___ TEXT SEGMENT

# Did I fry my LMS min-mill Power Supply



## AFCarbon15 (Mar 22, 2015)

And if I did, what are my options?  

I was running my LMS 3900 with a 3/4 EM in 7075 when it bound up from feeding a little too fast.  The mill went into the "fault" mode which is normal.  I hit the stop switch and then the start switch as normal, but, when it started up, it ran a little, then stopped and started a couple of times before it spun up to speed.  I had just hogged out a 3x3x1 area by peck drilling 1/8 through 1/2 drills then a little clean up of those holes with a 3/8 rougher before stepping up to the 3/4EM.  So, it could have been a bit hot.  It was late and I was getting tired anyway, so I figured maybe it was just a bit to hot from running most of the day.  I haven't been able to get back to the shop to see what issues may be remaining, but I'm wondering if I fried my power supply.  If I did, what are my options besides ordering another that may fry the same.  I've read of a few that used supplies from treadmills, but all were old threads.  If I did indeed fry it, I'm sure I'm not the only one.

______
___ GIVEN INFORMATION

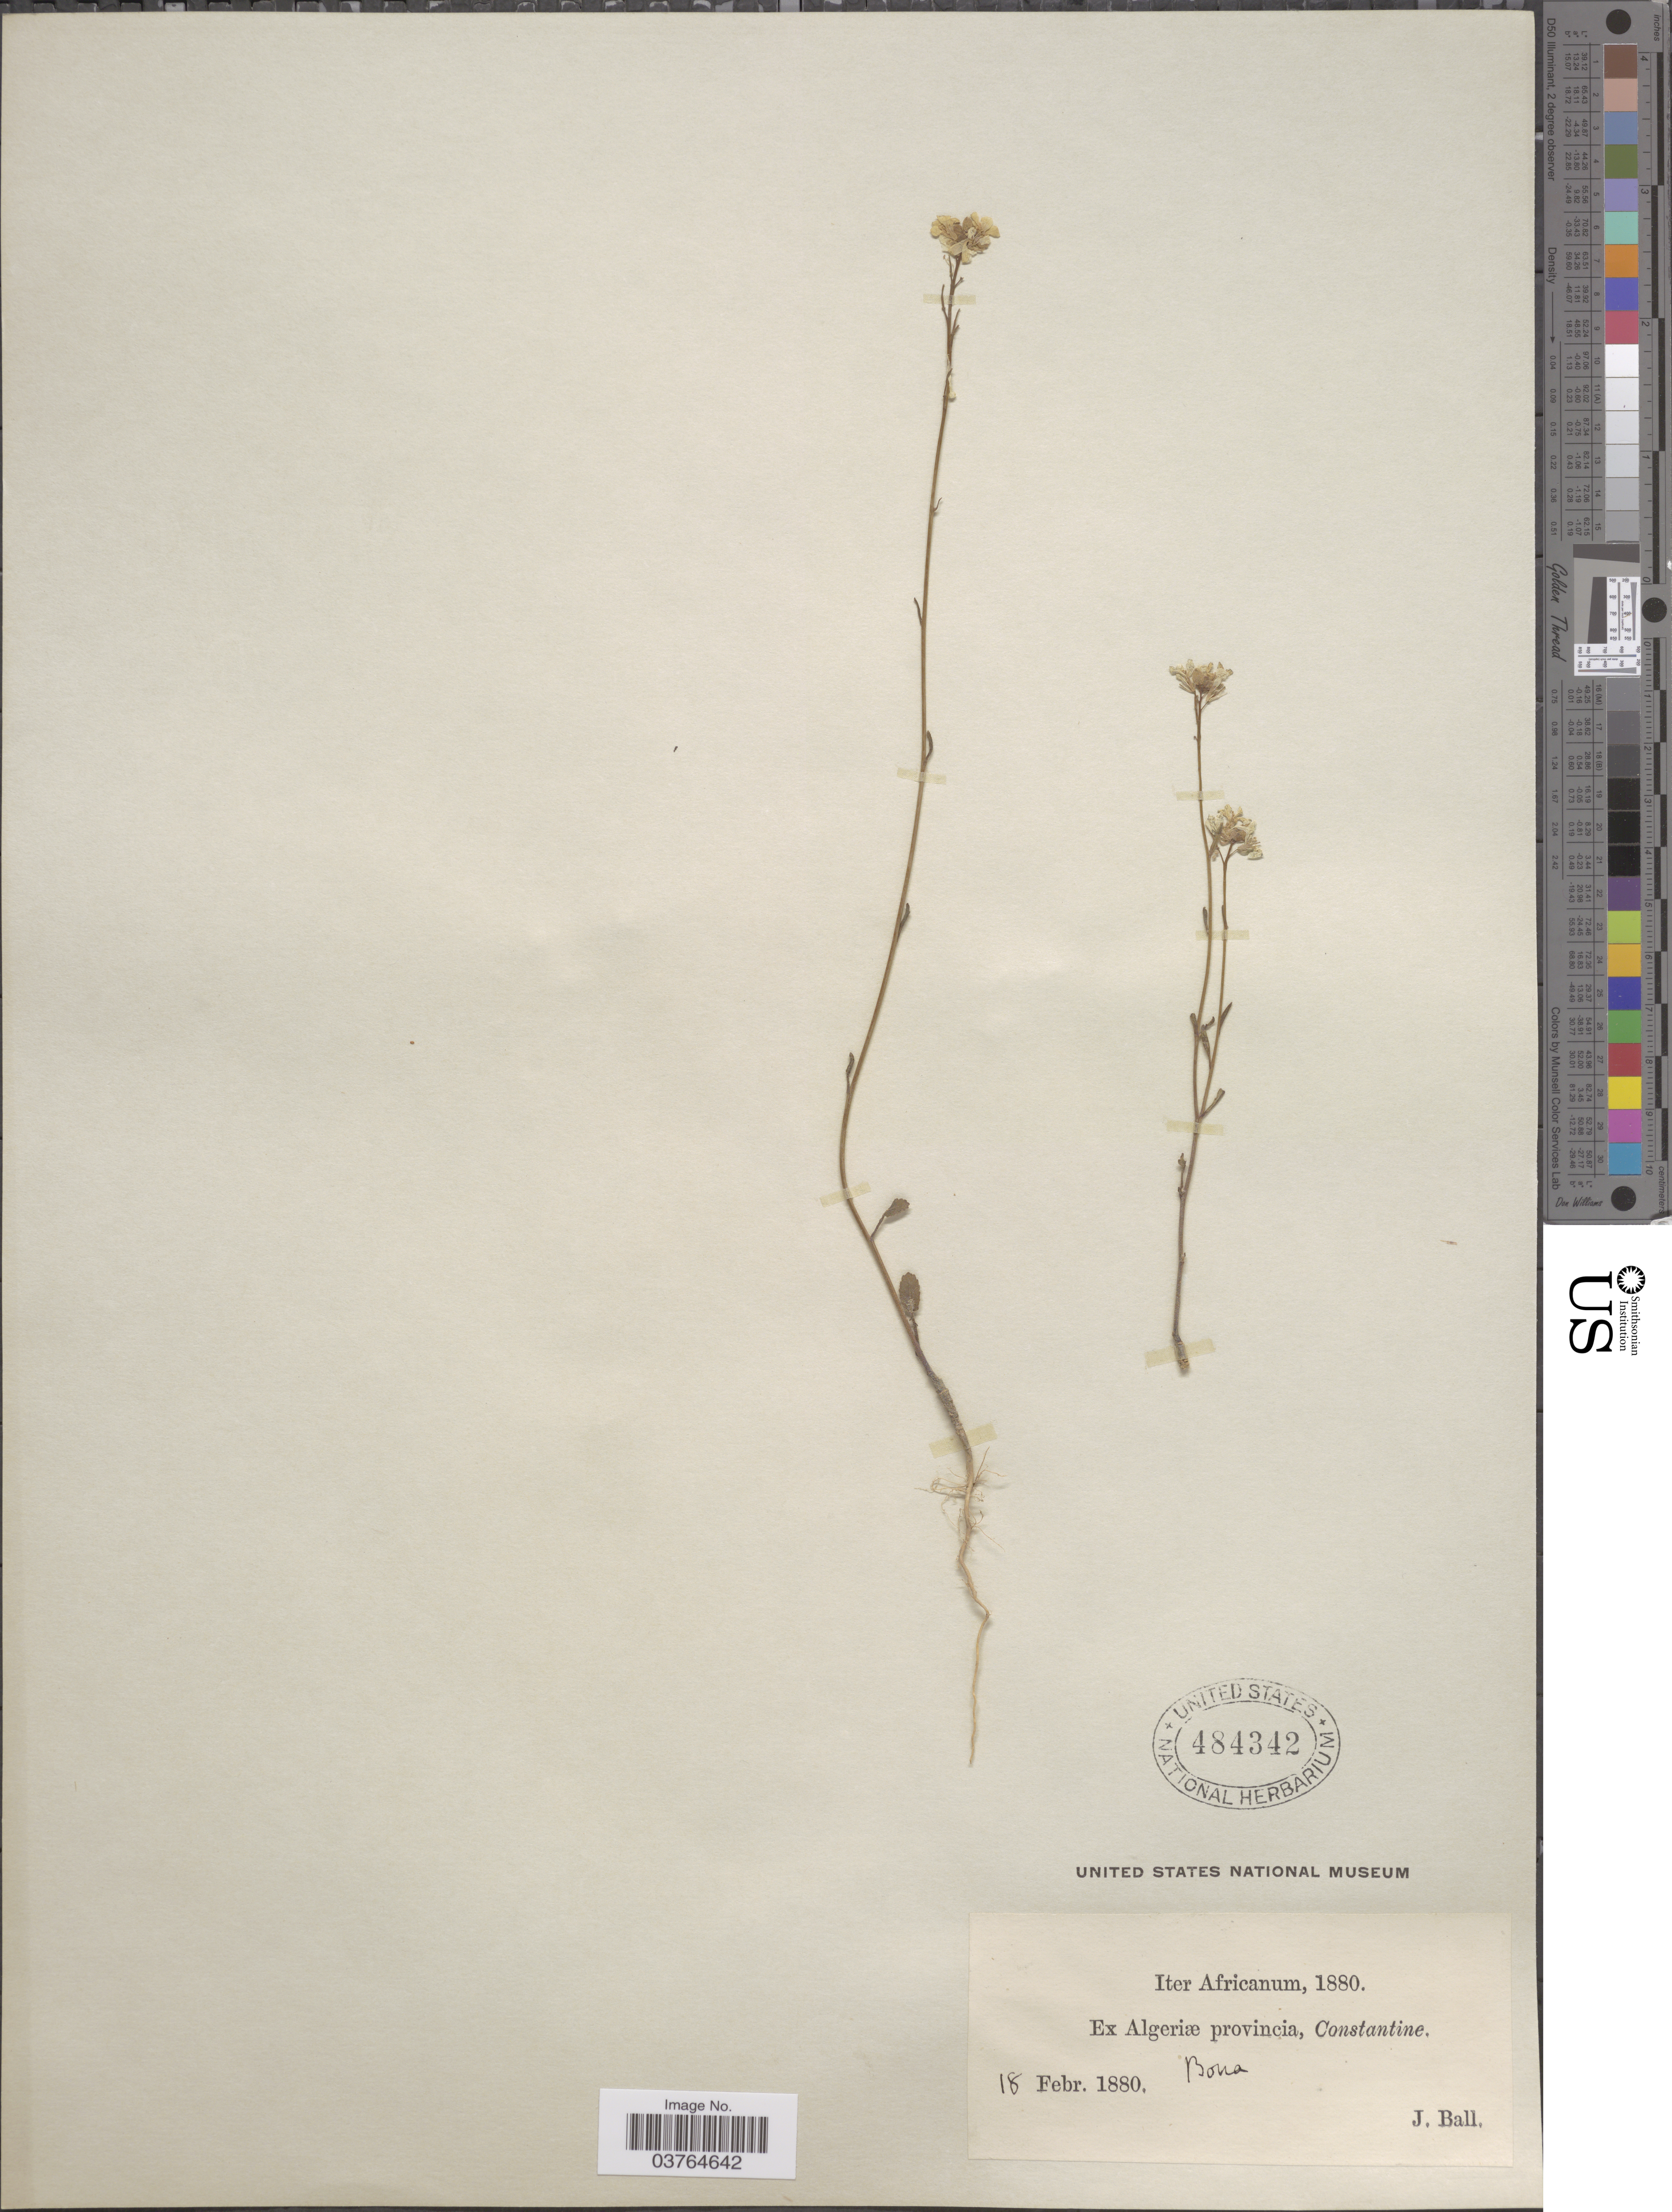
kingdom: Plantae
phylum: Tracheophyta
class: Magnoliopsida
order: Brassicales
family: Brassicaceae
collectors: J. Ball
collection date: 1880-02-18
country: Algeria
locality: Iter Africanum. Ex Algeriæ provincia, Constantine. Bona.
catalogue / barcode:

______

▶ **PROMPT 1**
In the forum post about the mini-mill power supply, which mill was the poster running when it bound up?
▶ **PROMPT 2**
Summarize the forum post about the mini-mill power supply in two sentences.
▶ **PROMPT 3**
Carry the forum post about the mini-mill power supply further, beginning after its final sentence.
The material above comes from a separate source.

▶ **TASK RESPONSE 1**
An LMS 3900.

▶ **TASK RESPONSE 2**
While the poster was running an LMS 3900 with a 3/4 EM in 7075, it bound up from feeding a little too fast, and after a restart it stopped and started a couple of times before spinning up to speed. The poster thought it might have been a bit too hot from running most of the day, but wonders whether the power supply was fried and asks what options exist besides ordering another that may fry the same way.

▶ **TASK RESPONSE 3**
Options?

TIA


----------



## Tin Falcon (Mar 22, 2015)

Intermittent Issues  sounds like cold solder joint maybe around the mosfets. 
If you are handy with a soldering iron examine the board with a magnifying glass and resolder the cold broken solder joints .  

oftion 2 send the board for service. 
Gerling labs will repair the board for a flat rate of $ 50 plus shipping charges. 
http://www.repaircontrol.com/

3 Little machine shop .com should have a replacement board. If you want to buy new.
tin


----------



## chucketn (Mar 23, 2015)

There is also Peter Brush, at http://olduhfguy.com/#. No connection, have not used his service. Saw his link posted on a forum and made note of it.

Chuck


----------



## barnesrickw (Mar 23, 2015)

I'm not recommending this, but I have a friend who repairs computers.  He has placed the boards in the oven to re-solder connections on boards.  Takes the right temp and good timing I guess.


----------



## DJP (Mar 23, 2015)

Even before you check for cold solder joints, I would check wire connectors everywhere on the machine. I found a few loose and some that needed solder to make secure. I also had a failed speed control pot. The on/off switch was intermittent. I eventually replaced it with a pot and separate on/off switch. Since then no issues.


----------



## AFCarbon15 (Mar 24, 2015)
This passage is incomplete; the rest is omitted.